Allí, donde me encontraba, en el estudio del jardín -su isla particular
dentro del propio remanso de paz- Paddy redactó en retrospectiva los dos
fantásticos libros que le han hecho tan célebre: El tiempo de los regalos
(1977) y Entre los bosques y el agua (1986), acerca el recorrido que hizo a
pie entre 1933 y comienzos de 1935, con tan solo 18 años, desde Londres a
Constantinopla (la tercera parte, publicada póstumamente, vio la luz en el
2014 bajo el título en castellano de El último tramo). Antes y después había
otros: El árbol del viajero (1950), sobre su viaje a las Antillas nada más
terminar la guerra que también le inspiró su única novela, Los violines de
Saint-Jacques (1956); Un tiempo para callar (1957), en torno a la
búsqueda de calma para escribir en varias abadías de Francia y Capadocia;
Mani (1958) y Roumeli (1966), narrando sus andanzas por Grecia, y Tres
cartas desde los Andes (1991), las del Perú.

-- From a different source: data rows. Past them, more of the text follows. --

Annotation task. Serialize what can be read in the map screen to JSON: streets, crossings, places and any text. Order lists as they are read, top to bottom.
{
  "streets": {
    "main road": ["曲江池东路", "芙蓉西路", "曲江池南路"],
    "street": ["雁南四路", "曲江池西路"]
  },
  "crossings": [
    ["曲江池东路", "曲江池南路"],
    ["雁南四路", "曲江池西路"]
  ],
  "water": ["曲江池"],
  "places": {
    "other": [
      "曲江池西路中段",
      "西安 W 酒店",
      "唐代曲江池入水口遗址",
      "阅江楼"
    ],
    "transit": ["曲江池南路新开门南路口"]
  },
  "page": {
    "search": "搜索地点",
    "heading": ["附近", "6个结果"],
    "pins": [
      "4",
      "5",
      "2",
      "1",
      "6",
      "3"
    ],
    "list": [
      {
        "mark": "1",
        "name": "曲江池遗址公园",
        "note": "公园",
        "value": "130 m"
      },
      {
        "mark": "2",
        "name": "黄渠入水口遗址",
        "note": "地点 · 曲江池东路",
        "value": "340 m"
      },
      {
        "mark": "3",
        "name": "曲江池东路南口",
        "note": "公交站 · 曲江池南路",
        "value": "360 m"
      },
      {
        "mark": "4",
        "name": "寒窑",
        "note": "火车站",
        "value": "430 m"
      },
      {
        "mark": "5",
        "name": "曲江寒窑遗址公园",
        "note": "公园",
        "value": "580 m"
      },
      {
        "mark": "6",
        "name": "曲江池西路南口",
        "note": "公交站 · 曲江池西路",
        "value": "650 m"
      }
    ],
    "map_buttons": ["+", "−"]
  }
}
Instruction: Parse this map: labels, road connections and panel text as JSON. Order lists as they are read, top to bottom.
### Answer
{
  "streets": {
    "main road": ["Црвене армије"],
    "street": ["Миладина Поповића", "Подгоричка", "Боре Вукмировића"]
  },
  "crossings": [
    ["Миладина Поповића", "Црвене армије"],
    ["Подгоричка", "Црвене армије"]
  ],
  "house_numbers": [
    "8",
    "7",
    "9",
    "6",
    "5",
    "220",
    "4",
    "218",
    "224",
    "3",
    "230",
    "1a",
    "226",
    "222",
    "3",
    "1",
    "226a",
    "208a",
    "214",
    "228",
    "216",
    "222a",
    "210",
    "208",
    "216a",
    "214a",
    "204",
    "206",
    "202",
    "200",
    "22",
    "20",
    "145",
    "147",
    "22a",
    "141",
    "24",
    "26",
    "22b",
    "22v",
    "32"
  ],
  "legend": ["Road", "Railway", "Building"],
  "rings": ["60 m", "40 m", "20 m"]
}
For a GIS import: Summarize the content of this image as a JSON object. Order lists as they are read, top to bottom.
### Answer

Pero creo que realmente estaba allí por los varios artículos que le ha
dedicado Jacinto Antón y un librito muy especial, elegíacamente agridulce,
el tiovivo de risas y melancolía de Drink Time! En compañía de Patrick
Leigh Fermor, escrito por su última traductora al castellano, Dolores Payás.
No me canso de regalarlo. Aquel día leímos in situ el capítulo que le dedica
a Elpida y los dos más mitómanos nos echamos a llorar (con cierta ayuda
del tsípouro). Pero de él me quedo con el siguiente párrafo que va a figurar
en la introducción de mi Tesis Doctoral:

“A Paddy le distraía mucho la vida. Le sucedía pasados los noventa


años, no quiero ni imaginar lo que habría sido cuando era joven y estaba
lleno de energía (y de testosterona, ya que más de una vez se metió en líos:
faldas, peleas, tugurios, calaveradas). Su obra se nutría de la vida, un
evento apasionante que él engullía a grandes bocados, pero al mismo
tiempo existía una incompatibilidad paradójica entre su inmenso apetito
vital y el recogimiento necesario para la escritura. Se distraía con
cualquier cosa, le distraíamos. Puede que ésta sea una de las claves de la
brevedad de su obra. La otra sería la lentitud exasperante con la que
escribía, lo puntilloso y fastidioso que podía resultar. Su carácter jovial y
vivaz engañaba. Paddy no era un escritor ligero, epidérmico, sino más
bien un autor torturado por su propio oficio. De ahí las interminables
correcciones, las horas de sufrimiento en busca de un adjetivo, de una
imagen. Las dilaciones constantes, el insoportable retraso cuando se
trataba de poner fin a un libro”.
Quizá, de toda la inmensa enseñanza que encarna su vida hemos de
quedarnos precisamente con eso, las ganas de vivirla. Ya llevo el espíritu
de su levendiá tatuado como recordatorio de cuál debe ser la actitud para
encararla. Sin embargo, existen momentos en los que se debe tomar la otra
lección del maestro, huir de las juergas (o los tiros por la espalda) y
retirarnos a escribir, tal y como él mismo hizo ¡aunque Kalamitsi quede tan
lejos!

Tal vez con mucho esfuerzo, quizá, consigamos hacernos


merecedores, el día que para nuestro mal venga a buscarnos la parca, de
algo similar al par de versos de Cavafis que figuran como epitafio sobre su
lápida:

“Vivió como un griego, que todavía es mucho mejor”.

Y lo sabes.

A nuestro queridísimo historiador Ignacio Olea,


que -como Paddy- se nos retira para escribir su Tesis Doctoral.
Kaló taxidi, file!

Bibliografía. COOPER, A., Patrick Leigh Fermor, Barcelona, RBA,


2013.

Ángel Carlos Pérez Aguayo, 2 de julio de 2016.